Methodes : les auteurs ont developpé une série de composés PROTACs visant BRAF V600E sur le principe de l’obtention de molécules synthétiques hybrides non peptidiques bi fonctionnelles, de structure phthalimide et avec la stereospecificité requise. Une excellente revue récente pour examiner dans le détail cette nouvelle catégorie de molécules est : Li X. et al., Molecular Cancer 2022,21 :99 .
Le modèle cellulaire test était celui des cellules tumorales en culture d’origine mélanome ,cancer colorectal ,cancer du poumon, cancer de l’ovaire et cellules leucémiques. L’impact fonctionnel sur les voies de signalisation ciblées était évalué par technique de western blot et enfin la viabilité cellulaire résultant de l’exposition aux composés testés était examinée.
Resultats : les auteurs ont pris la bonne option d’adopter la structure moléculaire du briseur de paradoxe PLX 8384 pour constituer la partie interactive avec BRAF mut. Ils ont ensuite constitué l’hybride avec une structure pomalidomide interagissant spécifiquement avec l’ubiquitine ligase 3.
Une série de composés synthétisés sur ces bases ont été comparés pour leur capacité à dégrader BRAF dans la lignée tumorale mélanome A375. Ils ont ainsi abouti à la structure optimale avec le composé CRBN(BRAF)-24 présentant les meilleures caractéristiques au plan de l’intensité de dégradation BRAF et de sa durée dans le temps( efficace à des concentrations nanomolaires et effet maintenu 72h).La comparaison des capacités à inhiber la voie de signalisation MAP Kinase entre le PROTAC optimal et le PLX 8394 était à l’avantage du PROTAC.
Tout comme le PLX 8394 ,le PROTAC était dépourvu de toute activité d’entraînement de la signalisation MAPK dans les lignées B RAF sauvage ( absence d’effet paradoxal).
Appliqués sur une série de lignées tumorales BRAF mut ou BRAF sauvage, les 2 composés PROTAC et PLX 8394 montraient une efficacité antiproliférative à basse concentration et à l’avantage du PROTAC à concentration comparable.
Les 2 composés étaient remarquablement spécifiques vis-à-vis de la présence de B RAF V600 E ( sans effet sur les formes sauvages).

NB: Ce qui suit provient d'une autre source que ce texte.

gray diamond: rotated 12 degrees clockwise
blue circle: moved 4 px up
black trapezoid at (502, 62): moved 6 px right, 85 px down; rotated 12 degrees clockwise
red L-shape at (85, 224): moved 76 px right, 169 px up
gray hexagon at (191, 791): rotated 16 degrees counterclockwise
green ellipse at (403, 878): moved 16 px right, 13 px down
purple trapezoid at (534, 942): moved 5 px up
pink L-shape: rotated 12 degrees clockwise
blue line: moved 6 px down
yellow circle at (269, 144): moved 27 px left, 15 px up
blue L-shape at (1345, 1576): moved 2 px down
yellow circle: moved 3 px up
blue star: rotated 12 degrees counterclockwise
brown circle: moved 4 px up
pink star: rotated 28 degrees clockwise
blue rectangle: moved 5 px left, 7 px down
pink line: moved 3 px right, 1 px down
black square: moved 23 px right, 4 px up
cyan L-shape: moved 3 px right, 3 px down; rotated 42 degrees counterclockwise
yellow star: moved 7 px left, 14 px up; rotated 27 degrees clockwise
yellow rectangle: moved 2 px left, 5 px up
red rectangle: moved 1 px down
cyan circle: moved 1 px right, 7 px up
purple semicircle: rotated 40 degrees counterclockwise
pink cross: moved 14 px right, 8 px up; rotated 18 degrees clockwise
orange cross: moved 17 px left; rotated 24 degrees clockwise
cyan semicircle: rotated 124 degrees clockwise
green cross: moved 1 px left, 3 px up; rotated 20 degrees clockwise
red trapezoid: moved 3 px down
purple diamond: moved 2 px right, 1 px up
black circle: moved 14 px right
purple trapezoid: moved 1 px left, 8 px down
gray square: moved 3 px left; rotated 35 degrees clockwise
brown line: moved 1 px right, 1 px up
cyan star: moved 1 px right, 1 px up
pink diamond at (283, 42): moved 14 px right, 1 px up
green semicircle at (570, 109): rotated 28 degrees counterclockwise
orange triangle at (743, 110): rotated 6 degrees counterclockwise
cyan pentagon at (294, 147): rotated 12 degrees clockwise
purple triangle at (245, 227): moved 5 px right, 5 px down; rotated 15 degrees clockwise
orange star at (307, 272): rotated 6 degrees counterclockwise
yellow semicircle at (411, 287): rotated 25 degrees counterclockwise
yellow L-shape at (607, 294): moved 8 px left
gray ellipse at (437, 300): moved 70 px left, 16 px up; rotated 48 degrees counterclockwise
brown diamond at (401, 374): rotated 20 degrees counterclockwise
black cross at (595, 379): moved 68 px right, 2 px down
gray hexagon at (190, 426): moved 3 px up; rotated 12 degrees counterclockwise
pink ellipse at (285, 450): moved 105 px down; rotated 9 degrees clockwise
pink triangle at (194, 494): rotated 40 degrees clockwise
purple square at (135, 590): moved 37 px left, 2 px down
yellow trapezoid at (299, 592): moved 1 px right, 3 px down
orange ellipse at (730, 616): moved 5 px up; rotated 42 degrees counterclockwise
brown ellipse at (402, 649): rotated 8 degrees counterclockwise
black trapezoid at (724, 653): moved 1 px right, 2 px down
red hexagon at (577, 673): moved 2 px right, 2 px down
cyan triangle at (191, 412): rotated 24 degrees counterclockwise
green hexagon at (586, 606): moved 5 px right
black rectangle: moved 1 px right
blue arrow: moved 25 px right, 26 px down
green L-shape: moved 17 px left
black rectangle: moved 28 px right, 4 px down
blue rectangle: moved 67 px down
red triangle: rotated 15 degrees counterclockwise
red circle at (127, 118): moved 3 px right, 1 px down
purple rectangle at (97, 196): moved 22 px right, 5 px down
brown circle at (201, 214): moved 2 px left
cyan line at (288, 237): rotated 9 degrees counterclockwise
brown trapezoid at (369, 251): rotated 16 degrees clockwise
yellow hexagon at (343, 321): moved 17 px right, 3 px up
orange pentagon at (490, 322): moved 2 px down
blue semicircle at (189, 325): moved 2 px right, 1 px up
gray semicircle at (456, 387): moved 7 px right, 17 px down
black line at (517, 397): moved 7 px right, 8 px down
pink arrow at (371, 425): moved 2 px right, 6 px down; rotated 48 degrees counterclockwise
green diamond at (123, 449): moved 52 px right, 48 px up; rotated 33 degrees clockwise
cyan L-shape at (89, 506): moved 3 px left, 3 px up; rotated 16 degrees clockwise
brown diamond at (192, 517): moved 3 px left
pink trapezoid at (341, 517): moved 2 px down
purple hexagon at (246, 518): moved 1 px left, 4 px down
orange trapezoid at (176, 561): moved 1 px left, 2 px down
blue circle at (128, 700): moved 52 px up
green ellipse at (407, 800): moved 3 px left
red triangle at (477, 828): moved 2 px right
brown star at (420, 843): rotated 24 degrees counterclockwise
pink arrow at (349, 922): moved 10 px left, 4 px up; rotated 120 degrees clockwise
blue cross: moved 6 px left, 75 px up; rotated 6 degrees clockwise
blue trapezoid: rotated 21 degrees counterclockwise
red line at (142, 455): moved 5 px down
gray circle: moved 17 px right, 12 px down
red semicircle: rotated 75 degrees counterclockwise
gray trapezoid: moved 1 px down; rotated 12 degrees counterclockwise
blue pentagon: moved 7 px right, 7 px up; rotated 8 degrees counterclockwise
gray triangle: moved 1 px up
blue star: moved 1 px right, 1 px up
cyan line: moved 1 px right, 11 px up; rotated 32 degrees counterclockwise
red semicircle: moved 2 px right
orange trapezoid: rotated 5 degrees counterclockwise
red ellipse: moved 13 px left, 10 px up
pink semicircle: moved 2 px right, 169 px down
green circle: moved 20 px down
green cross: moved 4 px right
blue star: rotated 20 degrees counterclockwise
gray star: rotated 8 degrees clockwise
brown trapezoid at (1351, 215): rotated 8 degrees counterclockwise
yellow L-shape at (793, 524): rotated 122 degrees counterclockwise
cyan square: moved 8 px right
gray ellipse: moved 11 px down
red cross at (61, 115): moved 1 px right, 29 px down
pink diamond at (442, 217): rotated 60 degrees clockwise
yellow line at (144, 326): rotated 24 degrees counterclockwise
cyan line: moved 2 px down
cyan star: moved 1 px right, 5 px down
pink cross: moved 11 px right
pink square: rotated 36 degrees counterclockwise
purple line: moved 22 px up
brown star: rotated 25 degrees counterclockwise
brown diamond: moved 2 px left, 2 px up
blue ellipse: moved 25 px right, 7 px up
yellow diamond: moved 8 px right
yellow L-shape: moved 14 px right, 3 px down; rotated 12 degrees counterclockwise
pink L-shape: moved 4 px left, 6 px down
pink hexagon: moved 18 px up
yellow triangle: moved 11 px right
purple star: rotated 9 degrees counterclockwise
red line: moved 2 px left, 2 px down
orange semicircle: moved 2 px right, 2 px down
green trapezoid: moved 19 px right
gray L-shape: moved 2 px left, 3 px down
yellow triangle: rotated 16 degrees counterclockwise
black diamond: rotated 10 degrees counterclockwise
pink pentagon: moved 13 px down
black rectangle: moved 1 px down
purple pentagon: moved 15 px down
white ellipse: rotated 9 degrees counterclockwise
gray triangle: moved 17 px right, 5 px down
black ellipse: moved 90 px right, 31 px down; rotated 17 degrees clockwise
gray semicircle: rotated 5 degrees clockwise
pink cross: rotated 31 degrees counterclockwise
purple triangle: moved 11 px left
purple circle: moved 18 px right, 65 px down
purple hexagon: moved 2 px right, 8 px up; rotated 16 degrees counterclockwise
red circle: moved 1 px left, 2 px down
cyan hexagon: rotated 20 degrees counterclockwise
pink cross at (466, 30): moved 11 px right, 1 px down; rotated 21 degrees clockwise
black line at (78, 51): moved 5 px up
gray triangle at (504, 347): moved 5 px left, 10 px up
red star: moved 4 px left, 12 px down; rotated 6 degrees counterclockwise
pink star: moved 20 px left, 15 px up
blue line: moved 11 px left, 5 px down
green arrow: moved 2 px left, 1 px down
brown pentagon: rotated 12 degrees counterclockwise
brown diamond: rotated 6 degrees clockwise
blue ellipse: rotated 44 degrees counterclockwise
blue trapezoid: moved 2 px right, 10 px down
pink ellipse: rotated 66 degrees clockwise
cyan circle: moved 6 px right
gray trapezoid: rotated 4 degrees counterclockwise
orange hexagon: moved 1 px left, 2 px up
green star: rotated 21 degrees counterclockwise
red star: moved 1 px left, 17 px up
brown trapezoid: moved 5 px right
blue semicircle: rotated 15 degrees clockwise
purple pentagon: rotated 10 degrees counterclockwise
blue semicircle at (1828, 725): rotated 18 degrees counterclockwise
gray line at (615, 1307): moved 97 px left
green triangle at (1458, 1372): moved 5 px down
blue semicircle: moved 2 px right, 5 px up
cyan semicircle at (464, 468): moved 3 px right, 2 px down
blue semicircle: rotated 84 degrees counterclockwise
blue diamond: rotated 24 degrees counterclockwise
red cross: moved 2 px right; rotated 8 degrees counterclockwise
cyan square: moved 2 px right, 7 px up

Dans une recherche de mécanismes de résistance , les auteurs ont transfecté un gène RAS muté dans la lignée A 375 . Cette lignée transfectée RAS mut devenait résistante à l’action du PROTAC mais les capacités de dégradation de BRAF mut par ce composé n’en étaient pas affectées.
Commentaires : le développement des PROTACs en oncologie connait ici un nouvel essor visant BRAF V600E qui est une cible fonctionnelle dans des pathologies tumorales majeures telles que le poumon, le colo rectum et le mélanome. L’application de cette nouvelle classe de médicaments PROTACs est actuellement la plus avancée dans le cancer du sein ( voir le meeting San Antonio 2022) avec des essais précoces particulièrement prometteurs pour des PROTACs visant ER dans les formes HER2-ER+ avancées( Arvinas qui développe) .
Avec les PROTACs nous avons en main une nouvelle percée de molécules hybrides telles que nous les connaissons déjà avec les monoclonaux conjugués et leurs avancées incontestables. Les PROTACs tel que le composé ici présenté ont une structure chimique qui leur permet une bonne absorption orale et une diffusion tissulaire correcte. Ce PROTAC ciblant la mutation BRAF V600E se place d’emblée en position concurrentielle très prometteuse par rapport aux inhibiteurs de kinase tel que l’encorafenib en faisant fi de l’activation paradoxale qui entrave malencontreusement cette molécule et performe encore mieux que le briseur de paradoxe leader actuel qui est le plus efficace sur la cible BRAF mut et sans défaut d’activation paradoxale. Le développement clinique de ce nouveau PROTAC est annoncé et l’attente des résultats est incontestablement justifiée.